Noble crayfish (Astacus astacus L.), the most highly valued freshwater crayfish in Europe, is threatened due to a long-term population decline caused mainly by the spread of crayfish plague. Reintroduction of the noble crayfish into restored waters is a common practice but the geographic and genetic origin of stocking material has rarely been considered, partially because previous genetic studies have been hampered by lack of nuclear gene markers with known inheritance. This study represents the first large scale population genetic survey of the noble crayfish (633 adults from 18 locations) based on 10 newly developed microsatellite markers. We focused primarily on the Baltic Sea area (Estonia, Finland and Sweden) where the largest proportion of the remaining populations exists. To allow comparisons, samples from the Black Sea catchment (the Danube drainage) were also included. Two highly differentiated population groups were identified corresponding to the Baltic Sea and the Black Sea catchments, respectively. The Baltic Sea catchment populations had significantly lower genetic variation and private allele numbers than the Black Sea catchment populations. Within the Baltic Sea area, a clear genetic structure was revealed with population samples corresponding well to their geographic origin, suggesting little impact of long-distance translocations. The clear genetic structure strongly suggests that the choice of stocking material for re-introductions and supplemental releases needs to be based on empirical genetic knowledge.
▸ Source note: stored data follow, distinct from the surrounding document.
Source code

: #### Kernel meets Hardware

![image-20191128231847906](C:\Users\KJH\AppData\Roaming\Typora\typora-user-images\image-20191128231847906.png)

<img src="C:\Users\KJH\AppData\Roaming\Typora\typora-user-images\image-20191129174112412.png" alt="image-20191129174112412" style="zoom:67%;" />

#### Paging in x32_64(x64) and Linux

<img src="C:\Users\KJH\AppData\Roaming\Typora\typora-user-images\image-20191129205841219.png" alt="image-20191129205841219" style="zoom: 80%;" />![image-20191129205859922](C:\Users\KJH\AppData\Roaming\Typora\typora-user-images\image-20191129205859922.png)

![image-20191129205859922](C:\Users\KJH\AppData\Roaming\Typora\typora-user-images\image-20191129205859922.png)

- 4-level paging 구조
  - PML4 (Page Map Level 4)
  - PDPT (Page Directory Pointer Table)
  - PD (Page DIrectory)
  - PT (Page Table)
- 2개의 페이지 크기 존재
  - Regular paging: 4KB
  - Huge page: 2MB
Timing and quantifying Aphanomyces astaci sporulation from the noble crayfish suffering from the crayfish plague

Aphanomyces astaci sporulation is crucial for the spreading potential of this disease agent. For the first time, we are reporting timing and quantity of A. astaci spores released from noble crayfish (Astacus astacus) suffering from crayfish plague under practical aquatic conditions. We infected nine noble crayfish with A. astaci PsI-genotype and maintained them in individual 8L tanks. Spores (zoospores and cysts) were quantified from water samples (3 × 1 mL) taken every 12h over 10 d using A. astaci specific qPCR. A clear sporulation trend was found, together with a high individual spore estimate variation. The median spore counts from two days before death to 12h post mortem were from ~500 to ~2000 spores L(-1). A significant sporulation increase occurred after 24h post mortem (~12,000 spores L(-1)) and reached a peak after two days (~65,000 spores L(-1)) before declining to or below pre mortem levels from the fourth day. The single most sporulating crayfish released from ~75,000 to ~400,000 spores L(-1) during the mass sporulating period, yielding a maximum estimate of ~3,200,000 spores released from a single crayfish if we assume homogeneous spore distribution. The results confirm a mass A. astaci spore release from moribund and recently dead infected noble crayfish, with a sporulation peak one to three days post mortem. The acute crayfish mortality only three days after zoospore exposure confirm the lethal potential of the PsI-genotype. The powerful sporulation potential observed here may be one of the key virulence factors of this genotype.